After five consecutive months of capital outflows between October 2025 and March 2026, Bitcoin made a strong reversal in April.
Total inflows this month amounted to $176.8 billion, making this the most bullish period in the asset’s recent history.
Yet a disagreement has formed beneath the surface. While capital inflows have increased, trading activity has weakened, with volume falling to one of the lowest levels in years.
Historically, such disconnections between price and participation have introduced uncertainty about the strength of the trends.
Volume drops to the lowest level in three years
According to data from CryptoQuantBitcoin [BTC] Market volume has fallen to the lowest level in almost three years.
Spot trading activity has contracted sharply, led by Binance, where volumes fell by more than $25 billion in April alone. Despite the decline, the exchange maintains its position as the market’s main liquidity hub.
Other exchanges have recorded similar declines. Gate.io saw volumes drop by $13 billion – roughly half of monthly activity – while OKX posted a decline of an estimated $6 billion.


A persistent drop in volume often reflects reduced market participation, indicating traders are taking positions or staying on the sidelines after recent activity.
Data from MintGlass shows that spot volume over the last 24 hours is $4.73 billion, while the 30-day total has fallen to $141.76 billion, representing a decline of 21.7% over the period.
A similar slowdown occurred in September 2023, which preceded a notable price increase, based on data from CryptoQuant. Whether the current setup follows a similar trajectory remains uncertain.
Buyers remain in control, but momentum is waning
Despite the decline in activity, buyers still have a marginal advantage in the market.
The Spot Taker Cumulative Volume Delta (CVD), a metric used to assess whether buyers or sellers dominate trade flows, shows continued control on the buy side.
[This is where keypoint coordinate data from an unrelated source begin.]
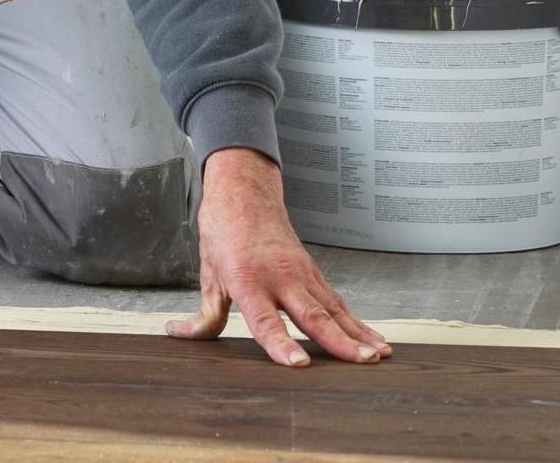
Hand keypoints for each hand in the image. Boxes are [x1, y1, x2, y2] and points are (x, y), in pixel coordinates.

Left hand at [169, 147, 392, 366]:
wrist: (245, 195)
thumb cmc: (224, 234)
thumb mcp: (208, 276)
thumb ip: (204, 315)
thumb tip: (182, 335)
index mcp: (247, 281)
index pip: (265, 321)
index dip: (281, 344)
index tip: (298, 364)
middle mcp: (279, 278)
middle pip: (312, 315)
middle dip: (339, 342)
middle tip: (361, 361)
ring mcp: (301, 274)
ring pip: (333, 309)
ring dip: (357, 334)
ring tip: (377, 355)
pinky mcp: (314, 273)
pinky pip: (338, 302)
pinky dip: (357, 322)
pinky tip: (373, 338)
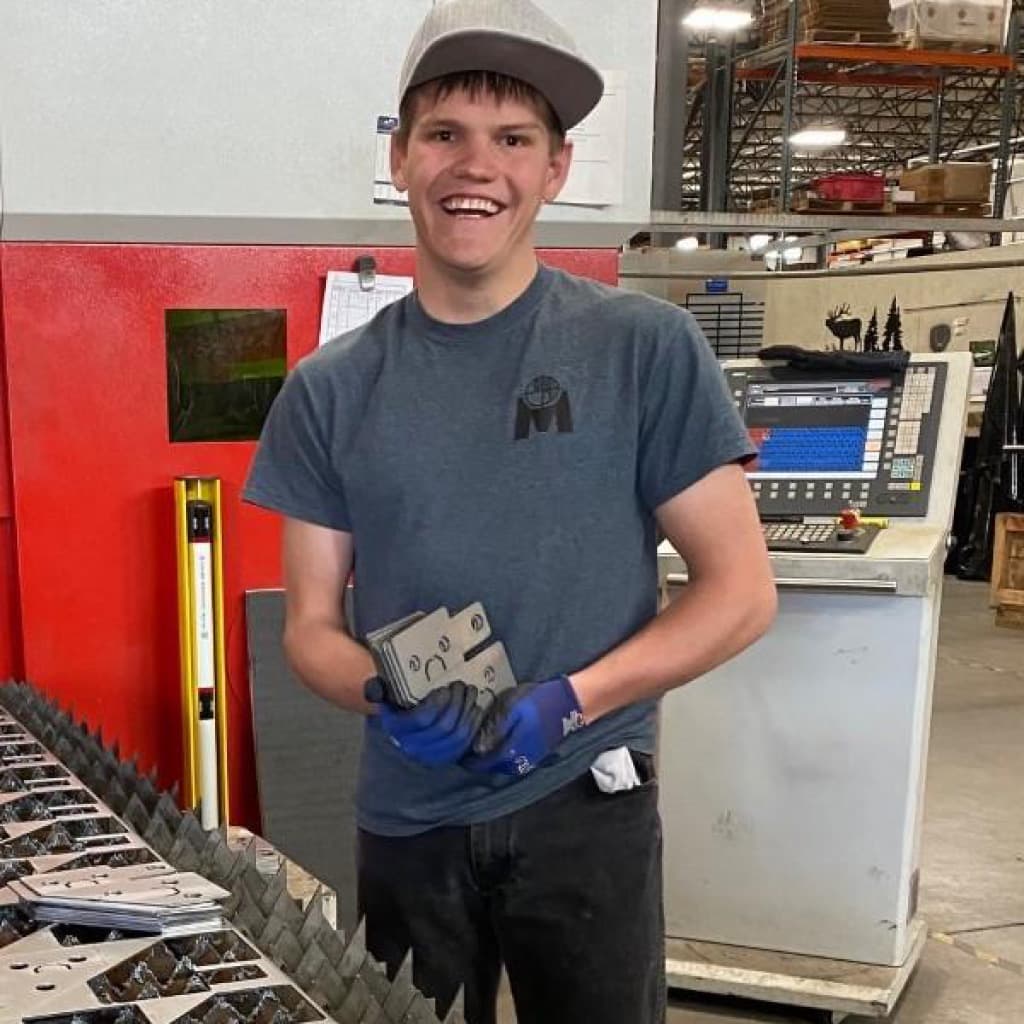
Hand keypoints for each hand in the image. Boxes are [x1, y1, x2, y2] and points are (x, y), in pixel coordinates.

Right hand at [365, 678, 483, 766]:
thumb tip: (376, 687)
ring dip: (467, 711)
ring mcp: (431, 754)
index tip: (443, 689)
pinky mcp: (447, 757)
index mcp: (397, 728)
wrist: (400, 725)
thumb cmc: (396, 705)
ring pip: (457, 735)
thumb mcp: (383, 696)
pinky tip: (474, 709)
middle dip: (457, 703)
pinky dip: (473, 724)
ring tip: (469, 693)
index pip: (422, 719)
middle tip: (460, 686)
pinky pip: (465, 743)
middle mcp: (413, 745)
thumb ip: (378, 690)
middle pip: (444, 726)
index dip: (437, 703)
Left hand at [464, 675, 585, 777]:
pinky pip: (514, 761)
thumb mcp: (512, 709)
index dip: (469, 760)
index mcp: (511, 751)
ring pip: (504, 766)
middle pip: (493, 768)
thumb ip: (494, 729)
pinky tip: (499, 745)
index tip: (458, 754)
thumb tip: (477, 748)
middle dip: (479, 762)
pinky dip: (503, 756)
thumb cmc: (539, 702)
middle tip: (466, 750)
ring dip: (491, 760)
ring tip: (480, 748)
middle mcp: (520, 761)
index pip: (483, 764)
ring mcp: (530, 759)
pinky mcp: (537, 753)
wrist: (570, 702)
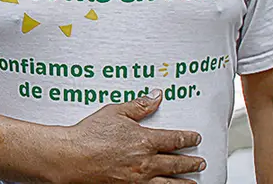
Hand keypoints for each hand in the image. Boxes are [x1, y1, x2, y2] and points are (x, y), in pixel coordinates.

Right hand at [54, 92, 204, 183]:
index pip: (174, 140)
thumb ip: (139, 106)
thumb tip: (155, 97)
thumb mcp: (115, 112)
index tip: (195, 138)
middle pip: (176, 164)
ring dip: (184, 182)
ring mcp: (138, 180)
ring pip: (169, 183)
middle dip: (191, 163)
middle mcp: (146, 162)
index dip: (188, 139)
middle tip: (200, 162)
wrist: (72, 157)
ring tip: (193, 183)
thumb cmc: (89, 134)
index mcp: (144, 141)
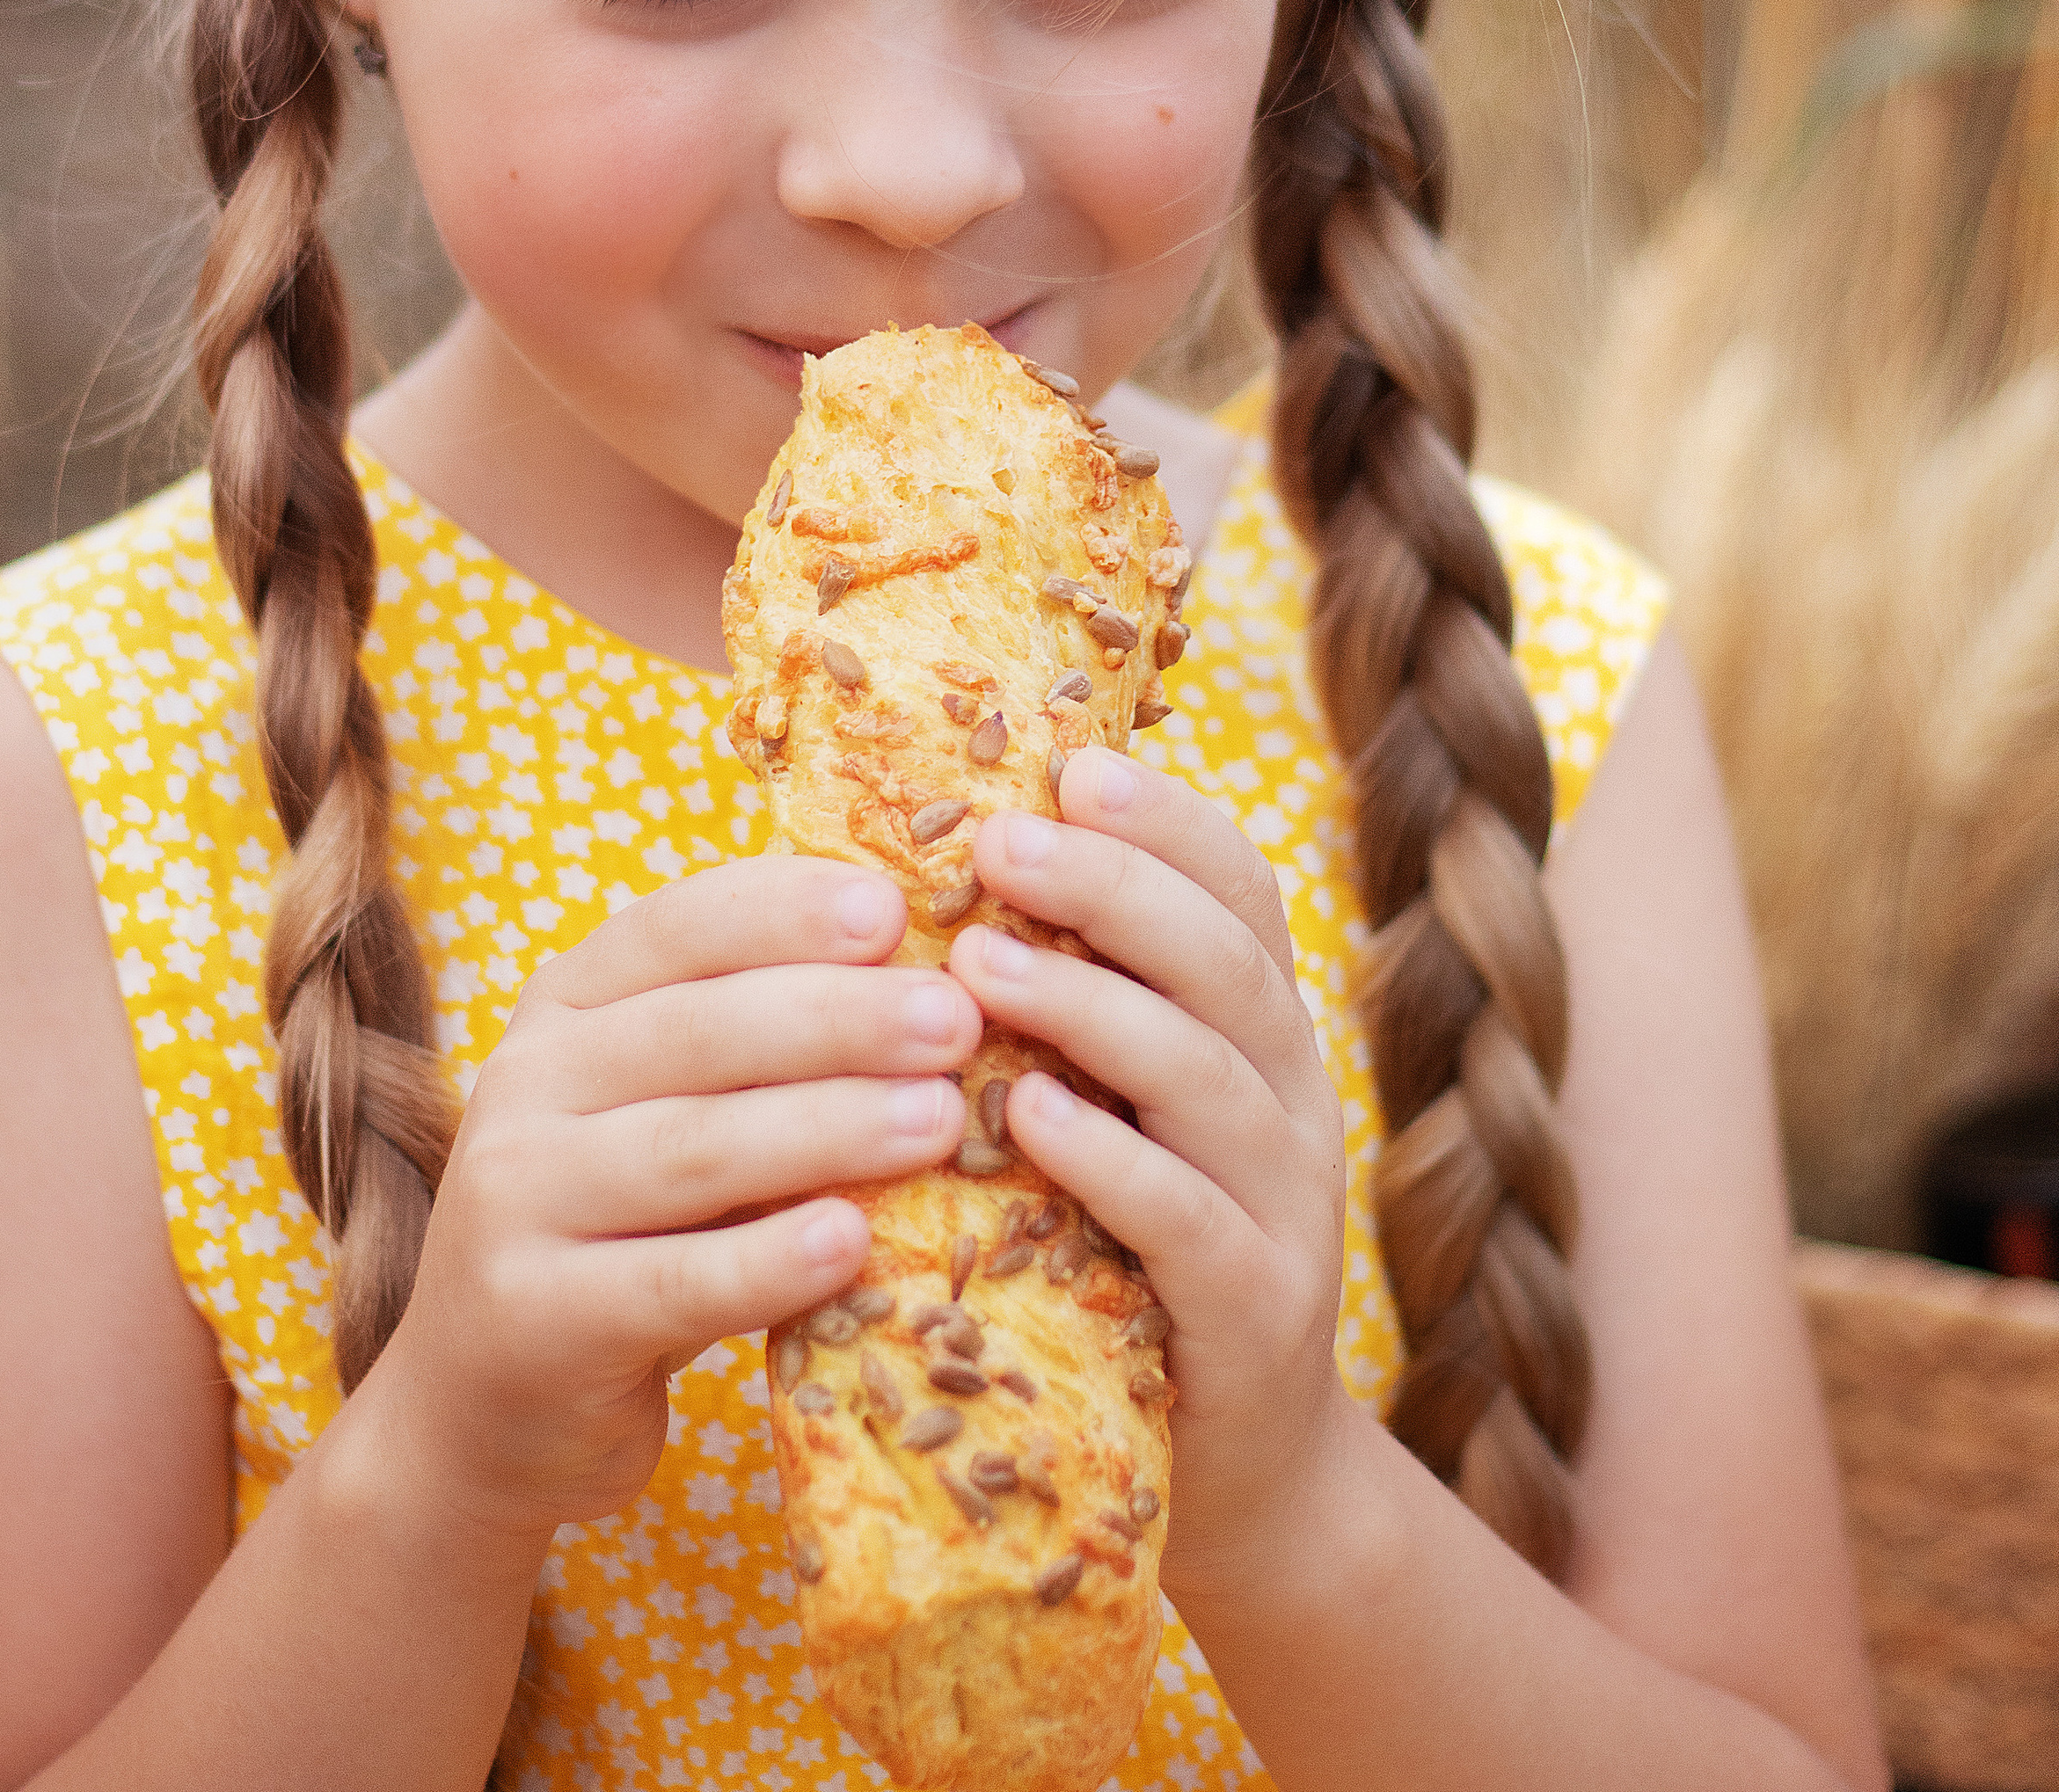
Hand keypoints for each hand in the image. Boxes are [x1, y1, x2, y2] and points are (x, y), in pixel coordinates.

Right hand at [374, 859, 983, 1546]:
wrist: (482, 1411)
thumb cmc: (622, 1231)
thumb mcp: (664, 1112)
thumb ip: (755, 1049)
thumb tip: (929, 978)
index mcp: (563, 1007)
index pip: (675, 928)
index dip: (784, 911)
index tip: (893, 910)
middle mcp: (525, 1085)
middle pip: (700, 1032)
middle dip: (841, 1017)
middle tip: (955, 1020)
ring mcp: (517, 1203)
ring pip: (695, 1148)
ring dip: (829, 1126)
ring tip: (940, 1119)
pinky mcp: (538, 1321)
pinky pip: (673, 1282)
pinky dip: (769, 1260)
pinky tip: (853, 1242)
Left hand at [950, 760, 1348, 1603]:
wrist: (1225, 1475)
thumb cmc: (1122, 1256)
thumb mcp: (1116, 1108)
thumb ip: (1071, 1000)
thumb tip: (951, 859)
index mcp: (1256, 1031)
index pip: (1238, 887)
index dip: (1164, 820)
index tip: (1069, 764)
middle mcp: (1289, 1098)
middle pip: (1223, 959)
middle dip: (1113, 886)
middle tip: (1000, 844)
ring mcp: (1286, 1207)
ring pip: (1207, 1073)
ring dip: (1091, 1007)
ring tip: (981, 967)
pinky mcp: (1256, 1316)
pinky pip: (1190, 1218)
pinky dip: (1110, 1158)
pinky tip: (1029, 1117)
Data from CryptoQuant indicates that this is the second recent example of such dominance. The previous signal on April 24 was followed by two days of inflows, with Bitcoin peaking at $79,485 on April 27.
However, current conditions indicate weaker follow-up.
The spot volume bubble chart indicates a cooling phase in the market. Not only has trading activity declined, but the pace of change has also slowed, indicating limited belief among participants.
Weak accumulation caps upwards
Spot accumulation remains subdued, reinforcing the cautious outlook.
Over the past year, total Bitcoin purchases have reached approximately $30.84 billion, underscoring relatively modest long-term accumulation trends.
More recently, flows have tilted somewhat bearish. Over the past thirty days, the market has recorded net outflows of $40.09 million. While this is marginal, it suggests that sustained buying pressure has yet to return.


Short-term data reflect similar conditions. In the past 24 hours, net outflows have reached $70 million. Although periods of intermittent inflows have emerged, these have not materially changed the broader trend.
For Bitcoin’s rally to be meaningful, stronger and more consistent accumulation will be necessary. Until then, the difference between rising prices and declining volume will likely keep the market closely watched.
Final summary
- Bitcoin trading volume has fallen 21% in the last 30 days Binance alone recorded a decline of $25 billion, in addition to sharp contractions on other major exchanges.
- Taker Buy orders continue to dominate the spot market, but overall volume remains subdued, leaving the market vulnerable to renewed selling pressure.